The period of the 1950s and into the 1960s and 1970s saw a rise in academic standards, prompted especially by the rise in admission standards, and a variety of building works, including the gym, Charles block and a designated science block. Furthermore, there was a large growth in the size of the sixth form, highlighting how girls were staying longer in school. Since the beginning of her headship in 1920, Miss Bristol constantly encouraged girls to stay on longer at school and especially take their higher exams in preparation for further study and this sentiment continued with Miss Andrews (1940-62) and Miss Hadley (1963-77) who notes that “many more girls went on to University and other forms of higher education.” Memories from the class of 1958 notes that, despite more girls staying on at school, subject choices were still restrictive and careers advice was substantially lacking.
Indeed, the prospectuses from the 1940s and 50s say nothing of careers, either of advice to the girls or suggestions of what they may go on to do. By contrast the prospectuses from the 1960s onwards highlight careers advice for the pupils, with pupils being “encouraged, at an early age in their main school course, to think about the various careers open to them and the academic qualifications needed for them. The wording is slightly loaded in the sense of thinking about careers that were “open to them,” but this change was encouraging in highlighting how school played a significant element in what girls went on to do after school.
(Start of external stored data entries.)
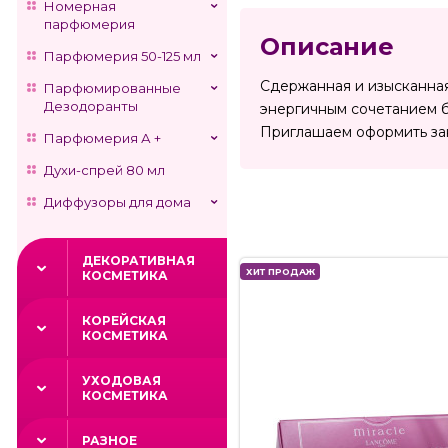
Номерная
парфюмерия
Описание
Парфюмерия 50-125 мл
Сдержанная и изысканная 
Парфюмированные
Дезодоранты
энергичным сочетанием бе
Приглашаем оформить зак
Парфюмерия А +
Духи-спрей 80 мл
Диффузоры для дома
ДЕКОРАТИВНАЯ
ХИТ ПРОДАЖ
КОСМЕТИКА
КОРЕЙСКАЯ
КОСМЕТИКА
УХОДОВАЯ
КОСМЕТИКА
РАЗНОЕ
The 1980s saw a big change in education, affecting all schools in the country, although the state sector more so than the independent sector: the introduction of the National curriculum. Whilst independent schools did not have to strictly adhere to the new National curriculum, there was a need to be mindful of it, particularly in terms of working towards external exams, including GCSES and A levels which were national qualifications. The introduction of the National Curriculum led to several changes and additions to the curriculum here at LHS, resulting in a broader programme of subjects. GCSE Spanish, A level Classical Civilisation, A level General Studies and Economics were all introduced at the senior levels and IT was introduced to all, with girls now able to take IT and Design at GCSE also. In the lower years, all pupils pursued courses in Design Technology, IT, Food and textiles. The changes in name of subjects are also noteworthy here, with a move to focus less on these skills as domestic and developing a girls’ homemaking skills, as they were before, and more on technical skill for career opportunities. As a result of all these changes, the school changed from a 35-period week, with 7 periods a day, to a 40-period week. We now have a 50-period week, with 10 periods of 30 minutes a day.